───── READING TEXT ─────
Since Budé this fundamental issue has been constantly restated, taken up a thousand times from different angles, sometimes with fresh illumination, yet without establishing answers that seem totally satisfactory, despite all the progress in historical thinking, in philology and archaeology, which have taught us that matters were extremely complex. With regard to our present subject, we have learned that neither "paganism" nor even "Christianity" can be reduced to a factitious unity that represents anything. The forms of Christian existence in the first centuries are numerous—and the concept of "paganism" is of course only the creation of Christian thinkers and does not correspond to any concrete reality. Here at the Collège de France, Pierre Hadot and Michel Foucault have offered reflections of great fecundity on this "shift" and its dramatic consequences. If today I propose to take up the question once more, I also wish to pay homage to these two great names. To attack head-on such vast and fundamental questions—especially when the time available requires me to make assertions (at best half-true ones) without really being able to demonstrate them—is to risk failure, as I am only too aware. But in the Republic of Letters, a little audacity seems to be a duty.
───── DATA LINES ─────
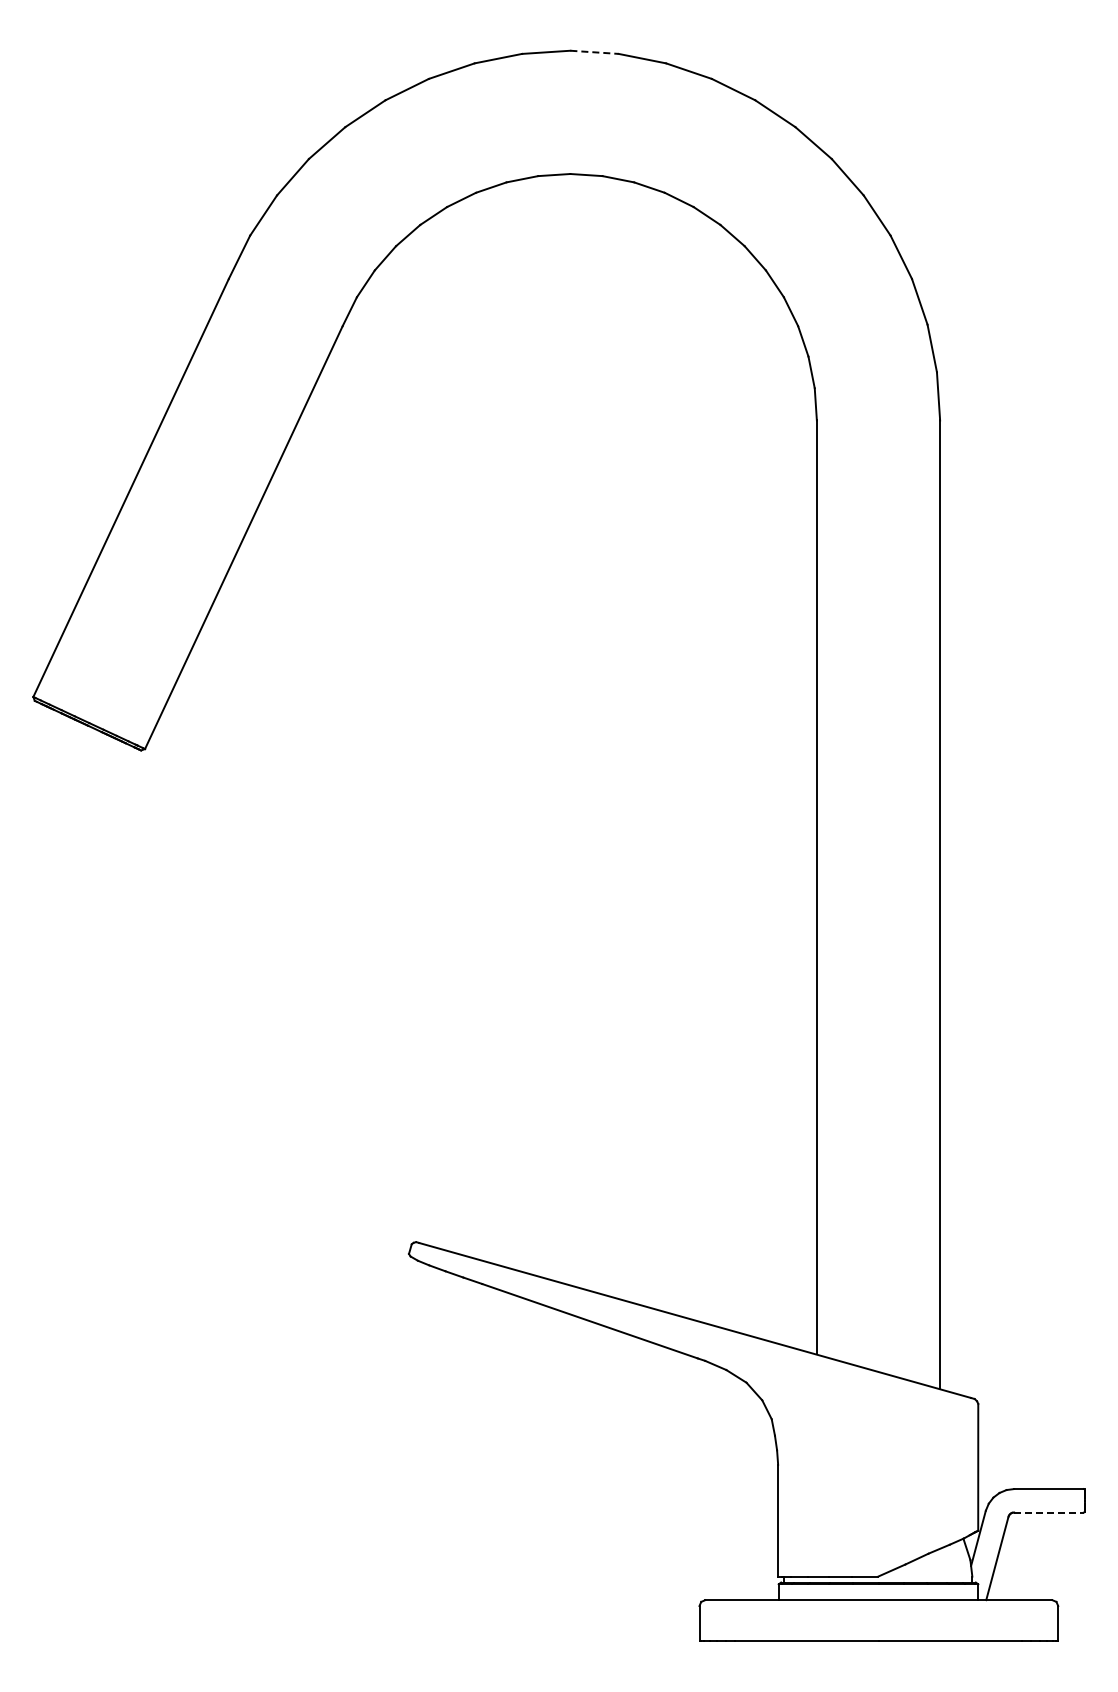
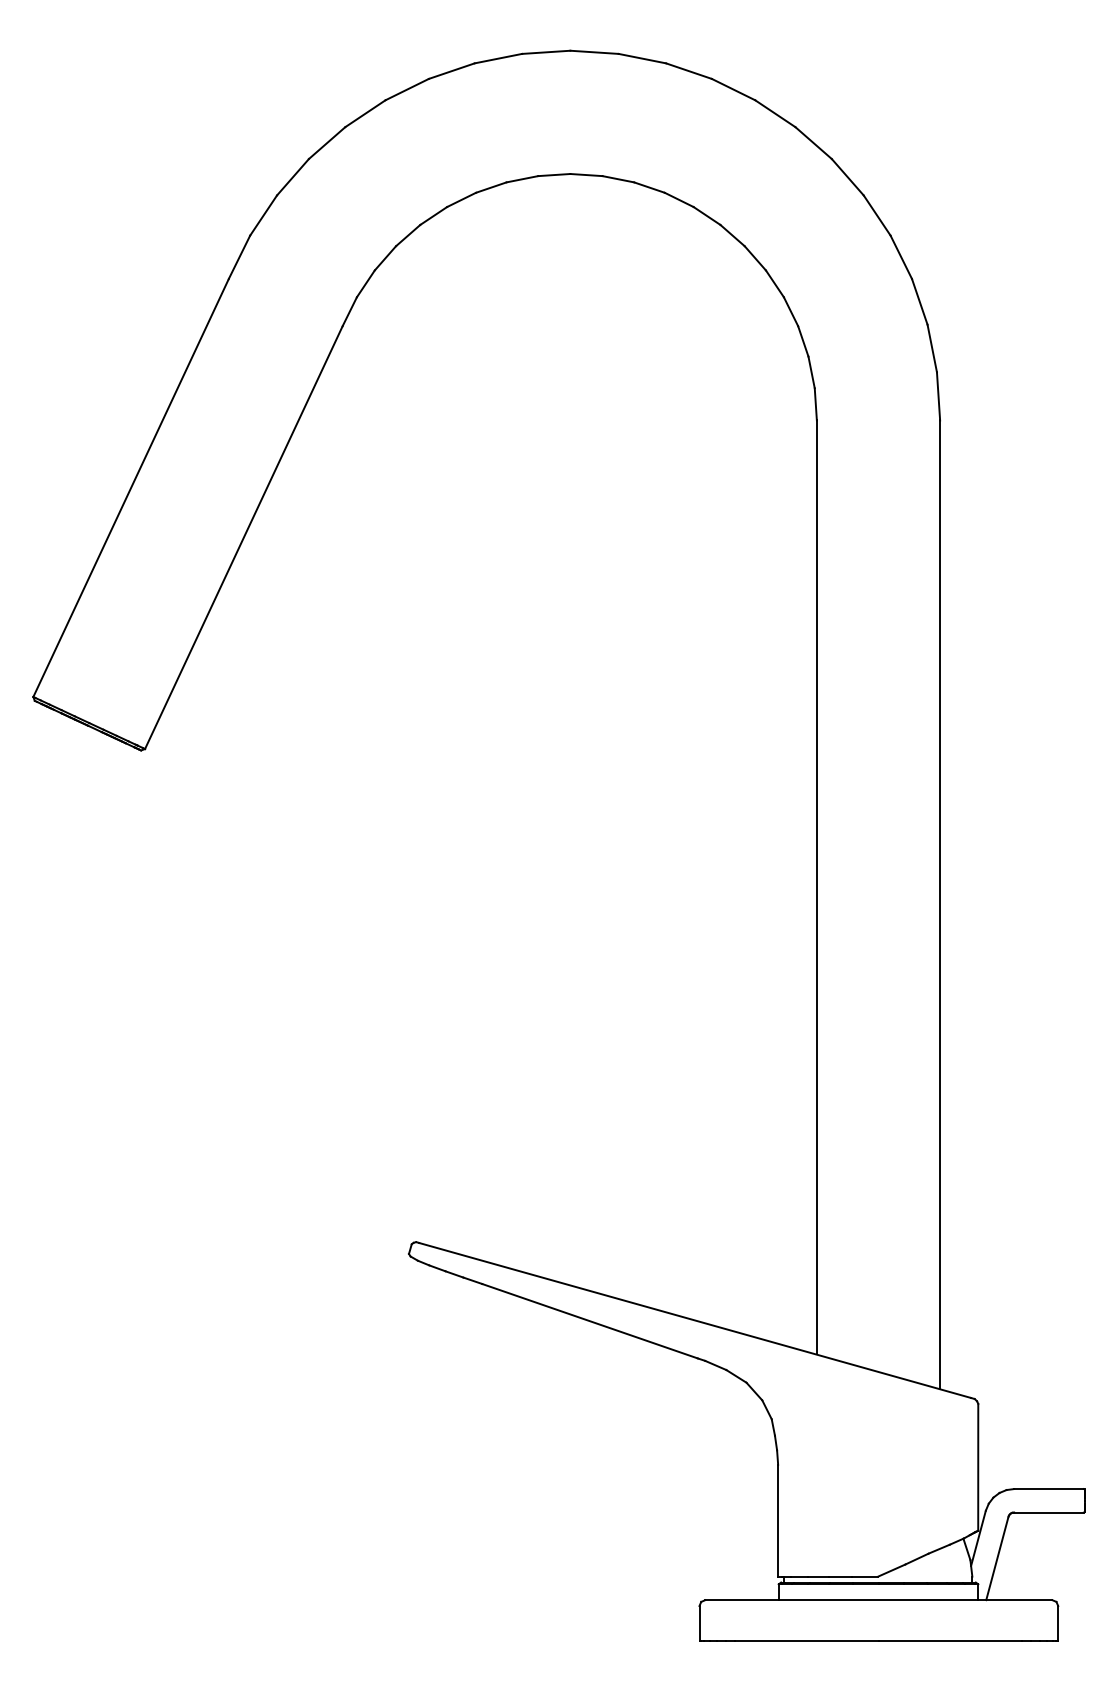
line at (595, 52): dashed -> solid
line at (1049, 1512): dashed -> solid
─────
→ **YOUR TASK**
Answer these questions about the passage on paganism and Christianity:
(a) Which two thinkers offered reflections at the Collège de France on this "shift"?
(b) Whose creation is the concept of "paganism," according to the passage?
(c) What seems to be a duty in the Republic of Letters?
The lines come from a source other than the passage.

→ **THE COMPLETED TASK**
(a) Pierre Hadot and Michel Foucault
(b) Christian thinkers
(c) A little audacity